La reforma actual es, en esencia, la resurrección parcial de la “Comisión Baño” de 2014, un ambicioso proyecto que incluía la elección de rector con participación de los tres estamentos, pero que el entonces rector Ennio Vivaldi no tramitó. El hecho de que un gobierno presidido por ex dirigentes estudiantiles que promovieron estas ideas sea el que finalmente las materialice, añade una capa de complejidad política al análisis.
Con la reforma ya en vigor, la discusión se ha trasladado a su reglamento. El punto más álgido es la exigencia de un quórum mínimo de participación para validar la elección de los representantes estudiantiles y de funcionarios. Decanos como Francisco Martínez (Ingeniería) han propuesto un piso del 30% para asegurar la “legitimidad” y el “valor de la representación”, un punto sensible considerando que la elección de la FECH en 2024 no alcanzó el 10% de participación.
La propuesta inicial de la rectoría de no establecer quórums ha sido vista por los críticos como una forma de facilitar la elección de representantes con bajo respaldo, potencialmente más susceptibles a la influencia de grupos organizados. La resolución de este punto será clave para medir la viabilidad y aceptación del nuevo modelo.
El claustro de la Universidad de Chile está, efectivamente, roto. No por una división insalvable, sino por una fractura expuesta que obliga a toda su comunidad a confrontar su identidad.
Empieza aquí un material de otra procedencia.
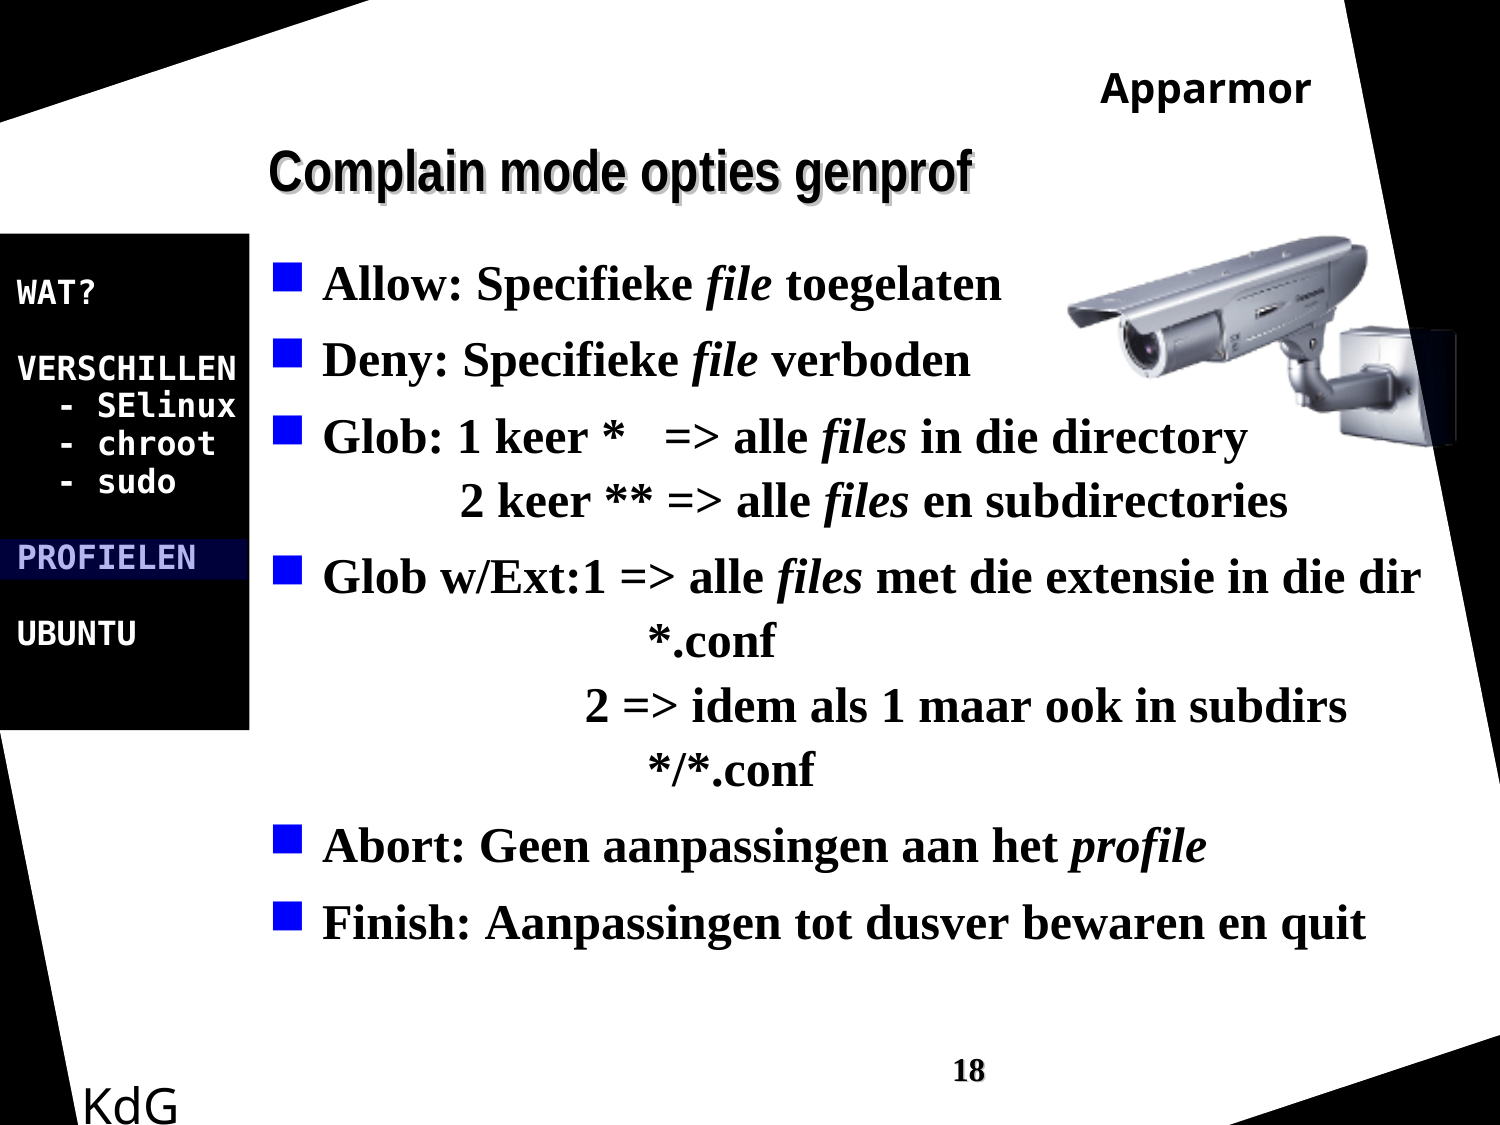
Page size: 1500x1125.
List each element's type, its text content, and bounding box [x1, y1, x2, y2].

list Allow: Specifieke file toegelaten Deny: Specifieke file verboden Glob: 1 keer * => alle files in die directory 2 keer ** => alle files en subdirectories Glob w/Ext:1 => alle files met die extensie in die dir *.conf 2 => idem als 1 maar ook in subdirs */*.conf Abort: Geen aanpassingen aan het profile Finish: Aanpassingen tot dusver bewaren en quit [268, 246, 1468, 976]
title Complain mode opties genprof [268, 49, 1415, 246]
text_box [0, 539, 248, 580]
picture [1053, 218, 1471, 460]
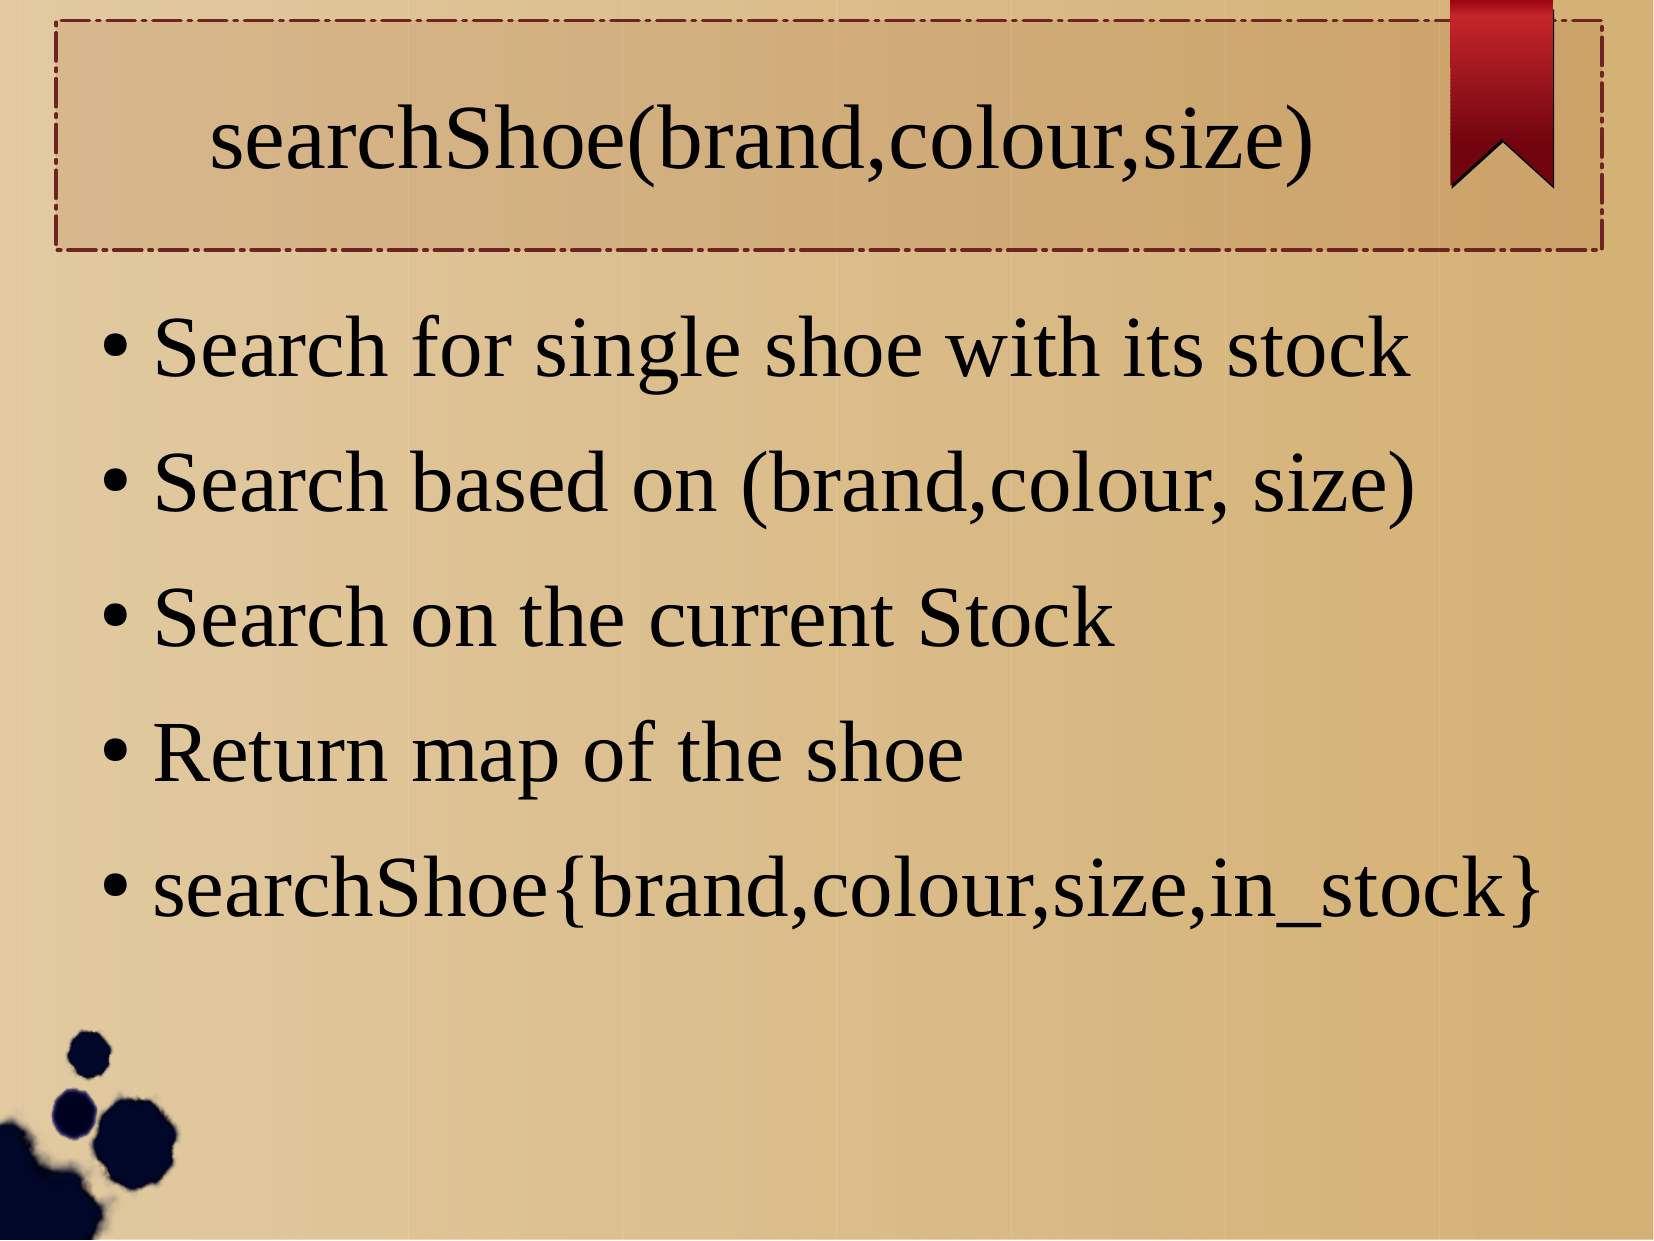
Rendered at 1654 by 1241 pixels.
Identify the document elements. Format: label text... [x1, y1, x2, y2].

La triestamentalidad en los Consejos de Facultad ya no es una utopía ni un fantasma; es una realidad institucional. Su éxito o fracaso no dependerá solo de la letra de la ley, sino de la capacidad de sus actores para construir, sobre las ruinas de viejas desconfianzas, un nuevo pacto de gobernanza. La batalla por el alma de la universidad pública más importante del país está lejos de terminar.